__Exercise passage__:

_ _ _ _ _ _ _

Individual Differences in Acute Response to Experimental Inflammation: Microcirculatory Changes and Psychological Predictors

Not Applicable

• Conditions: Inflammation Biomarkers; Inflammation
• Interventions: Other: Placcebo; Biological: endotoxin escherichia coli (E. coli) lipopolysaccharide (LPS)

• Registration Number: NCT06618716
• Lead Sponsor: University Hospital, Linkoeping

Brief Summary

The physiological and behavioral responses to inflammatory vary greatly between individuals. The knowlegde about what causes these differences is sparse but plausible explanations are variations in sensitivity to peripheral inflammation. The goal of the study is to understand microcirculatory changes in skin and their possible correlation with conventional measurements of sickness and disease in humans. A better understanding of possible psychological predictors of sickness behaviour is also warranted as it may affect the results.

The general aim of the study is to assess microcirculatory changes in skin of the face, chest, hands and feet using different optical imaging techniques, and to identify psychological predictors in the acute behavioral response to experimentally induced inflammation. The participants are healthy volunteers in the age of 18-40 years of both sex/genders. The main questions to answer are:

1. How do acute inflammation change microcirculation in the skin as measured by temperature, red blood cell concentration, blood flow and spectral changes correlated with fluids and other proteins.

2. Can a stronger behavioral response to experimental endotoxemia be predicted by psychological factors of the individuals?

It is a blinded with-in subject, crossover design where the participants will receive placebo-injection with saline on one study day and LPS-injection the other study day in a randomized order.

_ _ _ _ _ _ _

__Exercise set__:
**a.** From the inflammation study listing, extract the passage from "It is a blinded" to "a randomized order." word for word.
**b.** Answer these questions from the inflammation study listing:
(i) What registration number does it give?
(ii) What age range do the participants fall in?
(iii) What is injected on the placebo study day?

_ _ _ _ _ _ _

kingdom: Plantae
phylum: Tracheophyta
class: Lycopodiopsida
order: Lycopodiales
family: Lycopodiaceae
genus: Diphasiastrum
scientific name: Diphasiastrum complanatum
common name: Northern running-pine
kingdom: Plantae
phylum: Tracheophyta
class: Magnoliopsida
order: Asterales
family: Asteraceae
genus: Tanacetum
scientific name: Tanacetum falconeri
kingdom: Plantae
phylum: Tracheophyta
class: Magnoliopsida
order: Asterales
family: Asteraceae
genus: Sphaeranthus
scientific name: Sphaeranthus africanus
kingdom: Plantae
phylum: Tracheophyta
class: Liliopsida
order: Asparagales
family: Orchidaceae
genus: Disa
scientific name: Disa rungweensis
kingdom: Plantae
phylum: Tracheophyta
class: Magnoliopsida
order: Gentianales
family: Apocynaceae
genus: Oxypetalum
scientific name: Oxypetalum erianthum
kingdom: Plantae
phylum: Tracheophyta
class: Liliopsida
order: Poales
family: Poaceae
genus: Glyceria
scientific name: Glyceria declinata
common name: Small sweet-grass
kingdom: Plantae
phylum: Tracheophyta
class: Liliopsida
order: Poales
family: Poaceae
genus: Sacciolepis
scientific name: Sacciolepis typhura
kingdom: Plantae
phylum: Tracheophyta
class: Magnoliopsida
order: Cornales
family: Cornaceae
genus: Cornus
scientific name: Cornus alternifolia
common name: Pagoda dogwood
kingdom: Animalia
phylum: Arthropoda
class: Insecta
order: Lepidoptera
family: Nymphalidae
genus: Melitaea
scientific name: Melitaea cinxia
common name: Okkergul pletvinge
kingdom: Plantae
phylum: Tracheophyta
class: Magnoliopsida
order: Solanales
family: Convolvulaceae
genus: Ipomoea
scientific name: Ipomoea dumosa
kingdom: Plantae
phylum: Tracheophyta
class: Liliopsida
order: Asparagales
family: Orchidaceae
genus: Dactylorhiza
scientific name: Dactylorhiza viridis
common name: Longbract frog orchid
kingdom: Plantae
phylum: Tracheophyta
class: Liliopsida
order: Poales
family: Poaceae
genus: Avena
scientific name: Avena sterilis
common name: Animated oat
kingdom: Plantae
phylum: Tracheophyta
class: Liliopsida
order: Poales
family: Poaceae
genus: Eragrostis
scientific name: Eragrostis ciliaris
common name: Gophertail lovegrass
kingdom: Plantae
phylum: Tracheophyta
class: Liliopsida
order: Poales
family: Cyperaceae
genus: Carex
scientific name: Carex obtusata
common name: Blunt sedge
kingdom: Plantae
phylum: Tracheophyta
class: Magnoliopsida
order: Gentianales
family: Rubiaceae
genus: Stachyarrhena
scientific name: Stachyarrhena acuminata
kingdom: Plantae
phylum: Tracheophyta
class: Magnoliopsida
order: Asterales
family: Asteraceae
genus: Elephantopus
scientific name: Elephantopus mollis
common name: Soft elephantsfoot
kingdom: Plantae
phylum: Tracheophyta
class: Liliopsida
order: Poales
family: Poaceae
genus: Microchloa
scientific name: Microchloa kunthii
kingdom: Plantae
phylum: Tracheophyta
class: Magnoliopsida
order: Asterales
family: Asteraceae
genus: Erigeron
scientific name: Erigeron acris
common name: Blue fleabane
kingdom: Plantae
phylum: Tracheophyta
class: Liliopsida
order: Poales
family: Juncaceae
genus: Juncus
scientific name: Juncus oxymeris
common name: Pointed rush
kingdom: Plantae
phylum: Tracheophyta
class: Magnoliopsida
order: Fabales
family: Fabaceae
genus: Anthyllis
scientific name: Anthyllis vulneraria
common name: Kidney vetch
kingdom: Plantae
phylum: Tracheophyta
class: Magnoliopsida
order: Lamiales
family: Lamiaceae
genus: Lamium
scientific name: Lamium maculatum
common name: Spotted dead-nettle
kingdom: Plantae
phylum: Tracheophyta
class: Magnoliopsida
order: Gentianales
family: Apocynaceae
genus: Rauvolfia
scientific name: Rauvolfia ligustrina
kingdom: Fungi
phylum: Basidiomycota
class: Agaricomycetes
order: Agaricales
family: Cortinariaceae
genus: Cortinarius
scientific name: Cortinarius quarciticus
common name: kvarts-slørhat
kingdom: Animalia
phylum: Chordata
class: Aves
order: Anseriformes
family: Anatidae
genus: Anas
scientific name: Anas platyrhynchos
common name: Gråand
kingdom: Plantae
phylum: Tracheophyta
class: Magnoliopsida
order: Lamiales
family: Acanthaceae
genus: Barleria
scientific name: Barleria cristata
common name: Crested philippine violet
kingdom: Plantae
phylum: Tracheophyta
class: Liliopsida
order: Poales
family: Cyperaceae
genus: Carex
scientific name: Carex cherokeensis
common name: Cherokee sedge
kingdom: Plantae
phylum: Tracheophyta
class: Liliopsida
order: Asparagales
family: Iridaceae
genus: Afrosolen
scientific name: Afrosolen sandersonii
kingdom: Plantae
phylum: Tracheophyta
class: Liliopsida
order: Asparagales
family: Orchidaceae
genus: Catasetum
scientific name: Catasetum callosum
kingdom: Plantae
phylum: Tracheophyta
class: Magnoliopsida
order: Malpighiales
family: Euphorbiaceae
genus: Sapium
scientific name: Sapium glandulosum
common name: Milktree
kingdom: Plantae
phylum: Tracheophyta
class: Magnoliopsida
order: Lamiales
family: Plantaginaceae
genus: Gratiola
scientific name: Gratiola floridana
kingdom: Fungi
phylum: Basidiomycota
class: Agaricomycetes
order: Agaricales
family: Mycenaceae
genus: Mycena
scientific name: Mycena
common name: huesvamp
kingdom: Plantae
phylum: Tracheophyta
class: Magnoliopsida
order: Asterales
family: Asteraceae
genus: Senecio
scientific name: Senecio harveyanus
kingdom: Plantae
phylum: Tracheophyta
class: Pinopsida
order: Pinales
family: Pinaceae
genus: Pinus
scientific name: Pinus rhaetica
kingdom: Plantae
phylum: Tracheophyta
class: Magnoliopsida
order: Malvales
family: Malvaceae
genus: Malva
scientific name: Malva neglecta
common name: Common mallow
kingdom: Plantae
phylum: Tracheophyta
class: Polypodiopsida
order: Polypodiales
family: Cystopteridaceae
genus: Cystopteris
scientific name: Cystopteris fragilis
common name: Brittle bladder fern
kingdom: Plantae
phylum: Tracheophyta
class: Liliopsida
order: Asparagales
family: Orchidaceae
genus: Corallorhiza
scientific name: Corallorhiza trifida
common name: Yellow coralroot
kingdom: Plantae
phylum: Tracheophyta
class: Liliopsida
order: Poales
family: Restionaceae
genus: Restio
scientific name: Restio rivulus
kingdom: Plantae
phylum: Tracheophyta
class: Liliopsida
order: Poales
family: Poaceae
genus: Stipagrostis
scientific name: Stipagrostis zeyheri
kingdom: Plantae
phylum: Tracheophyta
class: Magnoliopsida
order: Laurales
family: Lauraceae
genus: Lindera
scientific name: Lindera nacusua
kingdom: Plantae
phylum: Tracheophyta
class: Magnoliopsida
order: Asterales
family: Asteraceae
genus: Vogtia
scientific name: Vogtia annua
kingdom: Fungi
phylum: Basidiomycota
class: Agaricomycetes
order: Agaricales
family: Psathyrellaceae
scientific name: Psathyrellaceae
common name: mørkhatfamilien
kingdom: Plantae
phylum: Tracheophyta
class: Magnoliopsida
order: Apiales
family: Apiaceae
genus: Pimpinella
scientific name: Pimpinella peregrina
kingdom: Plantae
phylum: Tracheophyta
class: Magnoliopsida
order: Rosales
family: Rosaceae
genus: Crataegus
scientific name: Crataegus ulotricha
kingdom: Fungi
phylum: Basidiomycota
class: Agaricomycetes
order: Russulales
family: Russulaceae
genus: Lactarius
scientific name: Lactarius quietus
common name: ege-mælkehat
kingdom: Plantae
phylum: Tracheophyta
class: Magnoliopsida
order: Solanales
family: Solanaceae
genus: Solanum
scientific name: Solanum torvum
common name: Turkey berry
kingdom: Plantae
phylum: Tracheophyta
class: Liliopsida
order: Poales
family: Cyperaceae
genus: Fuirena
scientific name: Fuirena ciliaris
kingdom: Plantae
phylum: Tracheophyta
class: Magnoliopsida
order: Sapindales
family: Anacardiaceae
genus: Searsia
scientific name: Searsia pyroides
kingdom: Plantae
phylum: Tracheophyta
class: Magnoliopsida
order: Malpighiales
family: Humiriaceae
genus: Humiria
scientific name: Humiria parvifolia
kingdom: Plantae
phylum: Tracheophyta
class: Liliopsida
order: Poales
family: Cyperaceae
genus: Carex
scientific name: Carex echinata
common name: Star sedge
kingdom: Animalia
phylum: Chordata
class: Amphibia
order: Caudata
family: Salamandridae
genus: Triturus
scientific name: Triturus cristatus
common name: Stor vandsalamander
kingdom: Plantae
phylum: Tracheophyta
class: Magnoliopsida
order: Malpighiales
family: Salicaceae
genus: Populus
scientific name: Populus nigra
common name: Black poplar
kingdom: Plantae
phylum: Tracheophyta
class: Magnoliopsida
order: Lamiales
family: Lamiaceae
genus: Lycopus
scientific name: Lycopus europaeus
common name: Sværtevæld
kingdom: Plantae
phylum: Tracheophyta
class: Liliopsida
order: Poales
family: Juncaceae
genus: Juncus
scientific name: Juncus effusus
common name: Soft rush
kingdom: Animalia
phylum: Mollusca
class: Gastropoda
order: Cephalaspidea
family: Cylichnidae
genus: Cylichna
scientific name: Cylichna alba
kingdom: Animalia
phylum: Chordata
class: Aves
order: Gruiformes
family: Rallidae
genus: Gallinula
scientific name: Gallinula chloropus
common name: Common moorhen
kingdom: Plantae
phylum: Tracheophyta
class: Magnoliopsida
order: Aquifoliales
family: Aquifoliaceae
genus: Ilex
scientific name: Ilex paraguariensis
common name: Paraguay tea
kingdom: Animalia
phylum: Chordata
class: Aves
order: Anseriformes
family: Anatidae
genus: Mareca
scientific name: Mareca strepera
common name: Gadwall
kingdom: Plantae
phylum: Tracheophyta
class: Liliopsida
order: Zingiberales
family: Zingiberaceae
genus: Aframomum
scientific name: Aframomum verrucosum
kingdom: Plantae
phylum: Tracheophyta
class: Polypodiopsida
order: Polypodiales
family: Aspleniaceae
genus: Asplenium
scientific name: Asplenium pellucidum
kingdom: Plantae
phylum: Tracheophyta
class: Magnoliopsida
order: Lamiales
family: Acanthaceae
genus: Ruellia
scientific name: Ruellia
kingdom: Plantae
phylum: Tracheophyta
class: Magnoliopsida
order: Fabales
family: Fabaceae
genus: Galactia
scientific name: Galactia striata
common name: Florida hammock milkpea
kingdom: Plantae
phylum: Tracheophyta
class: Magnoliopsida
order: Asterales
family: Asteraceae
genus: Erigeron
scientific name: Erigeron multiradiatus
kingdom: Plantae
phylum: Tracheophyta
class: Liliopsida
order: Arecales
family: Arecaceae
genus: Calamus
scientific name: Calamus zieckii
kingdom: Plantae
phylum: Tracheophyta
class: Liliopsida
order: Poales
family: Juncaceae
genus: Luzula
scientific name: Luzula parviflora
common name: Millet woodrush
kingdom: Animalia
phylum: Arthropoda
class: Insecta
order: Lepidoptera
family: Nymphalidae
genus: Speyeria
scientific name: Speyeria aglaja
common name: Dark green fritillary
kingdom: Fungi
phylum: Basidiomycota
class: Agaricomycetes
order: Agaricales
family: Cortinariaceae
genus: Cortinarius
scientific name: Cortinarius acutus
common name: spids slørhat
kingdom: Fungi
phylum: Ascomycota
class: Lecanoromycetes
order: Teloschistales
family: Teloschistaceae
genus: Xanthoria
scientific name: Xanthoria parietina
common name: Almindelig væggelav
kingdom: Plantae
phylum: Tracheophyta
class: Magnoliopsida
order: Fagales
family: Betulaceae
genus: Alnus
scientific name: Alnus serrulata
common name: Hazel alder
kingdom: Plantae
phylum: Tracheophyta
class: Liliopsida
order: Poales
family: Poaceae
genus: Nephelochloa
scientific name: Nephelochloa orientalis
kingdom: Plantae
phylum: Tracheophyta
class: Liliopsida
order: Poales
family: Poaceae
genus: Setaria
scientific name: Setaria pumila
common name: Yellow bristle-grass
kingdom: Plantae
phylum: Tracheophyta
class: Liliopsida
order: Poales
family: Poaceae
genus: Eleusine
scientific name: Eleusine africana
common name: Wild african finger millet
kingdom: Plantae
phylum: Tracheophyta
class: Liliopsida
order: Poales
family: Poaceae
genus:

_ _ _ _ _ _ _

__Per-task outputs__:
**a.**
It is a blinded with-in subject, crossover design where the participants will receive placebo-injection with saline on one study day and LPS-injection the other study day in a randomized order.

**b.**
(i) NCT06618716
(ii) 18–40 years
(iii) Saline